While this trend is very encouraging, still too many women continue to die as a result of pregnancy and childbirth, and the drop in maternal deaths remains well behind the world’s commitment to reduce maternal mortality by 75 percent between 1990 and 2015. It is crucial to note that globally, 215 million women globally want to use modern contraception but do not have access to it, and 70,000 women die from unsafe abortion every year. The upward trend in maternal deaths in the United States is alarming. We must increase investments in services that we know save lives and that we know women need — in family planning, safe abortion care, and safe childbirth, in nutrition and public health, and in education and economic empowerment for women here and abroad.

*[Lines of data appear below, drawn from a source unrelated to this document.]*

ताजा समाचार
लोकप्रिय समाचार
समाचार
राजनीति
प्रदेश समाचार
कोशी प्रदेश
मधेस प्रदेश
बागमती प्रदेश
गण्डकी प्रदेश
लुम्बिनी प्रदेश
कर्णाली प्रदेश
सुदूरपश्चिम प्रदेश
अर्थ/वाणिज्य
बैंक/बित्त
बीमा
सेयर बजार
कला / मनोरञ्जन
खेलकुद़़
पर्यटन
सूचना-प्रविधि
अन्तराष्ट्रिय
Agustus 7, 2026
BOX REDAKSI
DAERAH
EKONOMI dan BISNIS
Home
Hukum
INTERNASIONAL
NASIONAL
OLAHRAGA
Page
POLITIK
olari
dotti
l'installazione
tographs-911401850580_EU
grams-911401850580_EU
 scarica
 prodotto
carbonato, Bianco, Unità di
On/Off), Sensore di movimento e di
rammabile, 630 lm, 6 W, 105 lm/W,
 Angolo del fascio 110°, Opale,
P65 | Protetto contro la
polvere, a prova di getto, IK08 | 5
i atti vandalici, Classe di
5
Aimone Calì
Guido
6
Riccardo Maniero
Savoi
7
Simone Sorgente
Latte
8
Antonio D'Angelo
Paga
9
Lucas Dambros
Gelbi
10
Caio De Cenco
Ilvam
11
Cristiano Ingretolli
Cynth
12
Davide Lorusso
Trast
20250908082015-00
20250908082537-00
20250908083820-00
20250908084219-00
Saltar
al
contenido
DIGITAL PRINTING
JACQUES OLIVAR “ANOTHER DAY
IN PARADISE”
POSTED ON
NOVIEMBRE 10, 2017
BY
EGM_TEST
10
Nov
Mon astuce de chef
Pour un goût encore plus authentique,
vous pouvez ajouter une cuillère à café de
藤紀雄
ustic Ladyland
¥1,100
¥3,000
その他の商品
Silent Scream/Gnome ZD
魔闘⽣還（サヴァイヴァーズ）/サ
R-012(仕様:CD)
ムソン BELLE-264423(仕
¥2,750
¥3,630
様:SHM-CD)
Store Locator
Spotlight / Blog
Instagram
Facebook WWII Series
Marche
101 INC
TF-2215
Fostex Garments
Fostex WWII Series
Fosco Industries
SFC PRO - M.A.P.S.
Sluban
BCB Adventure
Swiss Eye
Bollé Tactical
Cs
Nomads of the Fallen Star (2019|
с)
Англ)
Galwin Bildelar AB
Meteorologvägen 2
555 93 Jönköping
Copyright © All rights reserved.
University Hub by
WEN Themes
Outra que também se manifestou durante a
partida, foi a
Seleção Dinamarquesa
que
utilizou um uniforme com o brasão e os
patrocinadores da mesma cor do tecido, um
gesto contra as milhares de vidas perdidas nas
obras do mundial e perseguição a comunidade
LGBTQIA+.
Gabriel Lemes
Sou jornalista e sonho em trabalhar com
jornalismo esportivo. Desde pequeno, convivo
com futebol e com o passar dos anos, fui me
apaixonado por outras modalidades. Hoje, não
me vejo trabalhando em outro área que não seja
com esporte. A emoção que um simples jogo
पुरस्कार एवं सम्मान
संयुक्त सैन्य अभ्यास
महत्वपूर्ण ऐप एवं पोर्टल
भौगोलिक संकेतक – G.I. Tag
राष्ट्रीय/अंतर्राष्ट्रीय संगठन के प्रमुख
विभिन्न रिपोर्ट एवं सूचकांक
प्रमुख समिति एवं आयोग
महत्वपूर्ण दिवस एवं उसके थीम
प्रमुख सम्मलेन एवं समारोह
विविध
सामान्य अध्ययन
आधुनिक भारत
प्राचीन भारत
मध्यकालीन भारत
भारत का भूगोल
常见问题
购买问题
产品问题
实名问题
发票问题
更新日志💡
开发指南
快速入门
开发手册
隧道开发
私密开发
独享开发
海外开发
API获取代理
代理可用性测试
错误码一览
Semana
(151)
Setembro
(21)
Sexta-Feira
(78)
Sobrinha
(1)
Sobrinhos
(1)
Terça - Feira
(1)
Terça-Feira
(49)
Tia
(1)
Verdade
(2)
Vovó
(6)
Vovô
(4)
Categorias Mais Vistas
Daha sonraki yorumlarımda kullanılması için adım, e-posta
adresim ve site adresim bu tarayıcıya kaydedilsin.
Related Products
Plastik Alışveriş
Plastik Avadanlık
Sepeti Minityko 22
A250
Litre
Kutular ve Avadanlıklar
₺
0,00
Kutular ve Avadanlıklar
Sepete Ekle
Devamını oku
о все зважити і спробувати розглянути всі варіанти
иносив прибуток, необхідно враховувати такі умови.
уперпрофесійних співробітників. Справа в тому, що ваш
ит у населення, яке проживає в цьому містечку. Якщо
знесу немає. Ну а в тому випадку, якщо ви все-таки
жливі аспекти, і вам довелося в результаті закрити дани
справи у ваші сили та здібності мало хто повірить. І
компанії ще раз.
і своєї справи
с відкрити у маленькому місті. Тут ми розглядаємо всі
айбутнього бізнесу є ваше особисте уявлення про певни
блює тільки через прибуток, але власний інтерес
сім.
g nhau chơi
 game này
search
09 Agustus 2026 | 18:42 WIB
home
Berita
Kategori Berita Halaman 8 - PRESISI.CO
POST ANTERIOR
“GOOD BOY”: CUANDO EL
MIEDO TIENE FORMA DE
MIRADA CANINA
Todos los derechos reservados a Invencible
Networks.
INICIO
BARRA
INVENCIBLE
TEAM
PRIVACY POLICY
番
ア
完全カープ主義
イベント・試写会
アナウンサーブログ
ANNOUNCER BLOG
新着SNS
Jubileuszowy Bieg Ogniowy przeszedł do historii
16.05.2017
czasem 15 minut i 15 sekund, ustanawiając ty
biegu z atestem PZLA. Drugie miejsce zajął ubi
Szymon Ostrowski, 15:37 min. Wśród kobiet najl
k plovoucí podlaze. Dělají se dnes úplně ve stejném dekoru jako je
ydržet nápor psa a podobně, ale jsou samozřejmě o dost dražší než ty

Now is the time to intensify our efforts to further reduce the maternal mortality rate. President Obama and Secretary of State Hillary Clinton have acknowledged the importance of increasing investment in women. In the 2011 budget, the administration proposed a record $715.7 million for international family planning and reproductive health and $700 million for maternal and child survival. Congress can show its commitment to saving the lives of women around the world by approving this budget.